──────── RECORDS FOR THE TASK ────────

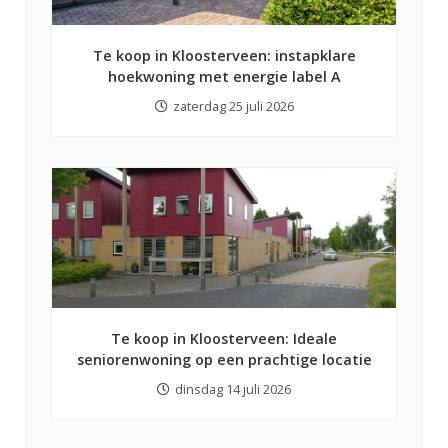
Te koop in Kloosterveen: instapklare
hoekwoning met energie label A
zaterdag 25 juli 2026
Te koop in Kloosterveen: Ideale
seniorenwoning op een prachtige locatie
dinsdag 14 juli 2026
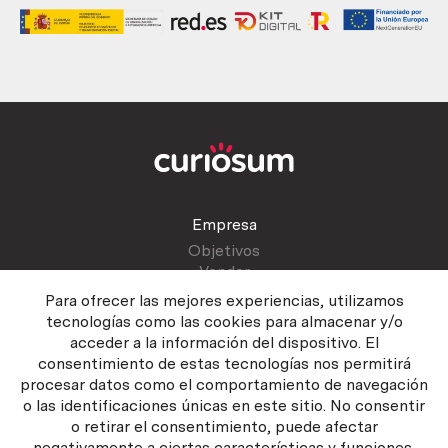
Empresa
Objetivos
Vender
Blog
Para ofrecer las mejores experiencias, utilizamos
tecnologías como las cookies para almacenar y/o
acceder a la información del dispositivo. El
Atención al cliente
consentimiento de estas tecnologías nos permitirá
Contactar
procesar datos como el comportamiento de navegación
Manual del vendedor
o las identificaciones únicas en este sitio. No consentir
o retirar el consentimiento, puede afectar
negativamente a ciertas características y funciones.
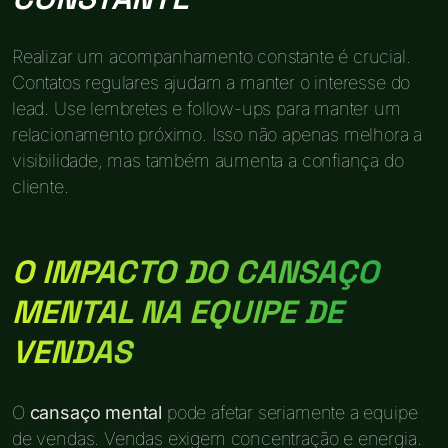
Realizar um acompanhamento constante é crucial.
Contatos regulares ajudam a manter o interesse do
lead. Use lembretes e follow-ups para manter um
relacionamento próximo. Isso não apenas melhora a
visibilidade, mas também aumenta a confiança do
cliente.
O IMPACTO DO CANSAÇO
MENTAL NA EQUIPE DE
VENDAS
O
cansaço mental
pode afetar seriamente a equipe
de vendas. Vendas exigem concentração e energia.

────────

# REQUIRED WORK
Wherever the string "manter" appears in the entries above, list that line.

# OUTPUT
Contatos regulares ajudam a manter o interesse do
lead. Use lembretes e follow-ups para manter um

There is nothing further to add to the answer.